(DATA begins)

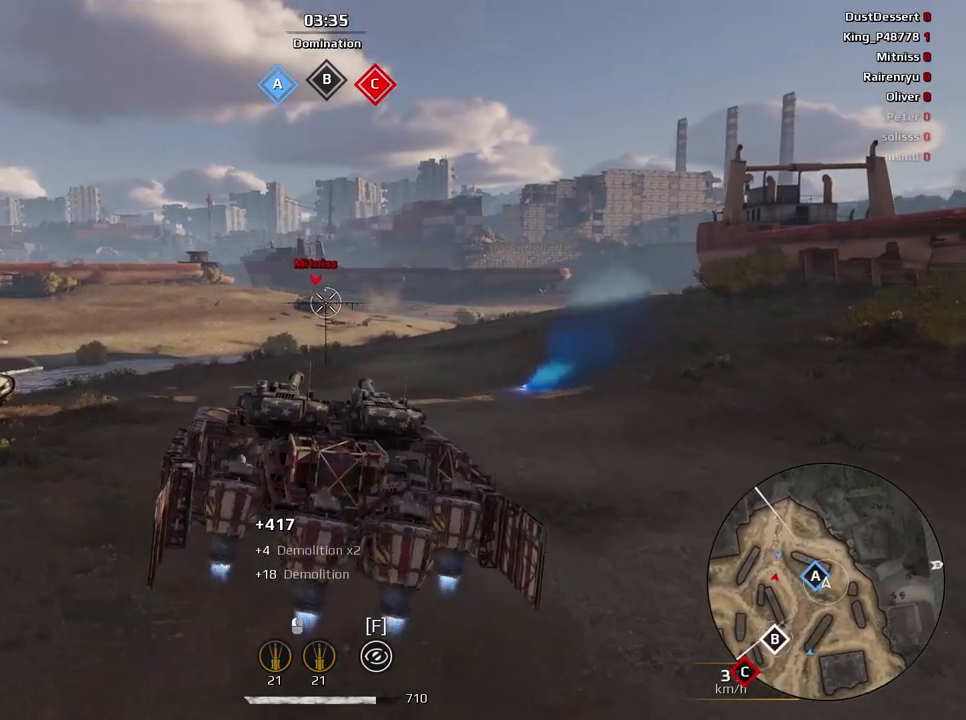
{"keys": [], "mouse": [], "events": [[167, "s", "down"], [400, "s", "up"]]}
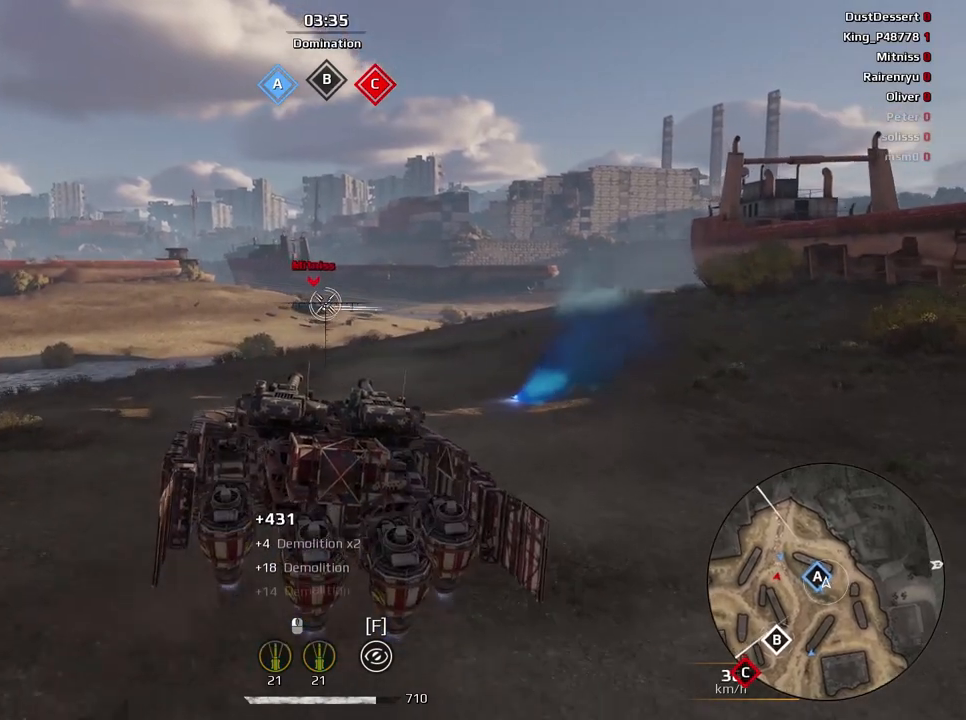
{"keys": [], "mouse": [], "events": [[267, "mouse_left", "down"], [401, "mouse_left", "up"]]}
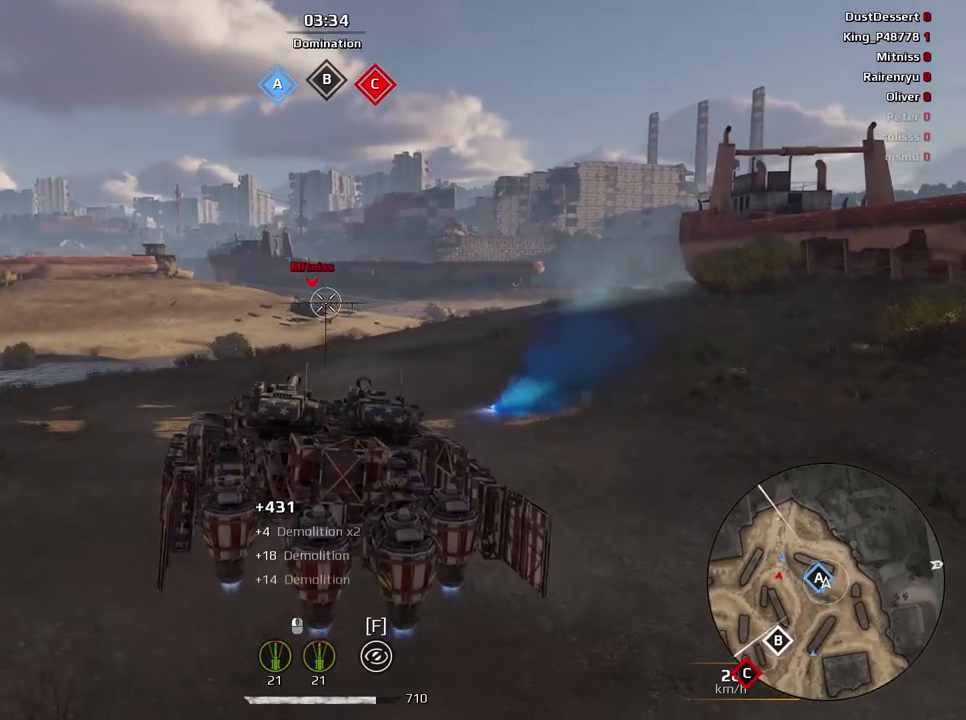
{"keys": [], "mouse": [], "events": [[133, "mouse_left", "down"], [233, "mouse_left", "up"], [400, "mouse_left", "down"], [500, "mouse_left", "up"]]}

(DATA ends)

YOUR INSTRUCTIONS
Render the data above verbatim and without pictures.

RESULT OF THIS TASK
{"keys": [], "mouse": [], "events": [[167, "s", "down"], [400, "s", "up"]]}
{"keys": [], "mouse": [], "events": [[267, "mouse_left", "down"], [401, "mouse_left", "up"]]}
{"keys": [], "mouse": [], "events": [[133, "mouse_left", "down"], [233, "mouse_left", "up"], [400, "mouse_left", "down"], [500, "mouse_left", "up"]]}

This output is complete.